(Stored records)
_____

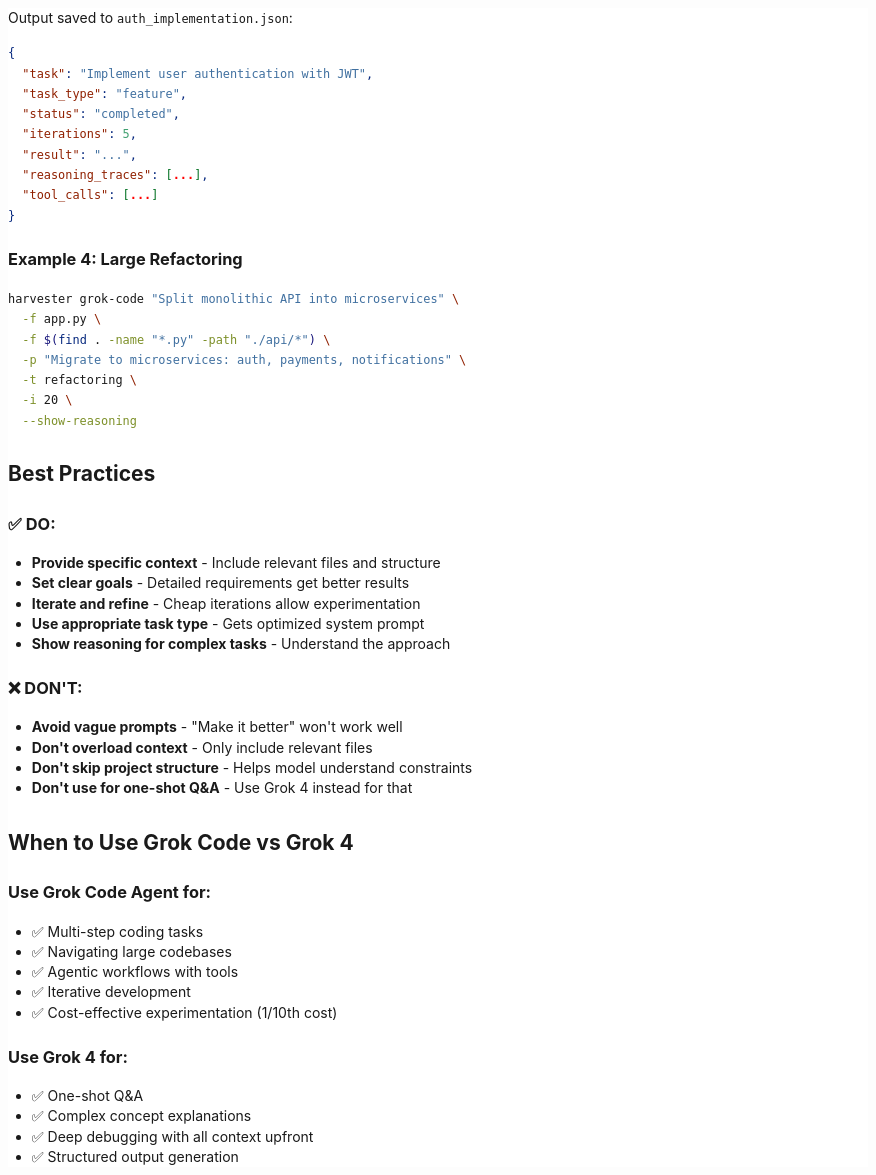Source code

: Output saved to `auth_implementation.json`:
```json
{
  "task": "Implement user authentication with JWT",
  "task_type": "feature",
  "status": "completed",
  "iterations": 5,
  "result": "...",
  "reasoning_traces": [...],
  "tool_calls": [...]
}
```

### Example 4: Large Refactoring
```bash
harvester grok-code "Split monolithic API into microservices" \
  -f app.py \
  -f $(find . -name "*.py" -path "./api/*") \
  -p "Migrate to microservices: auth, payments, notifications" \
  -t refactoring \
  -i 20 \
  --show-reasoning
```

## Best Practices

### ✅ DO:
- **Provide specific context** - Include relevant files and structure
- **Set clear goals** - Detailed requirements get better results
- **Iterate and refine** - Cheap iterations allow experimentation
- **Use appropriate task type** - Gets optimized system prompt
- **Show reasoning for complex tasks** - Understand the approach

### ❌ DON'T:
- **Avoid vague prompts** - "Make it better" won't work well
- **Don't overload context** - Only include relevant files
- **Don't skip project structure** - Helps model understand constraints
- **Don't use for one-shot Q&A** - Use Grok 4 instead for that

## When to Use Grok Code vs Grok 4

### Use **Grok Code Agent** for:
- ✅ Multi-step coding tasks
- ✅ Navigating large codebases
- ✅ Agentic workflows with tools
- ✅ Iterative development
- ✅ Cost-effective experimentation (1/10th cost)

### Use **Grok 4** for:
- ✅ One-shot Q&A
- ✅ Complex concept explanations
- ✅ Deep debugging with all context upfront
- ✅ Structured output generation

_____

_EXERCISE DETAILS_.
Your answer should be the lines from the one containing "- ✅ One-shot Q&A" to the end of the entries above, restated exactly and alone.

_ANSWER TO THE PROBLEM_.
- ✅ One-shot Q&A
- ✅ Complex concept explanations
- ✅ Deep debugging with all context upfront
- ✅ Structured output generation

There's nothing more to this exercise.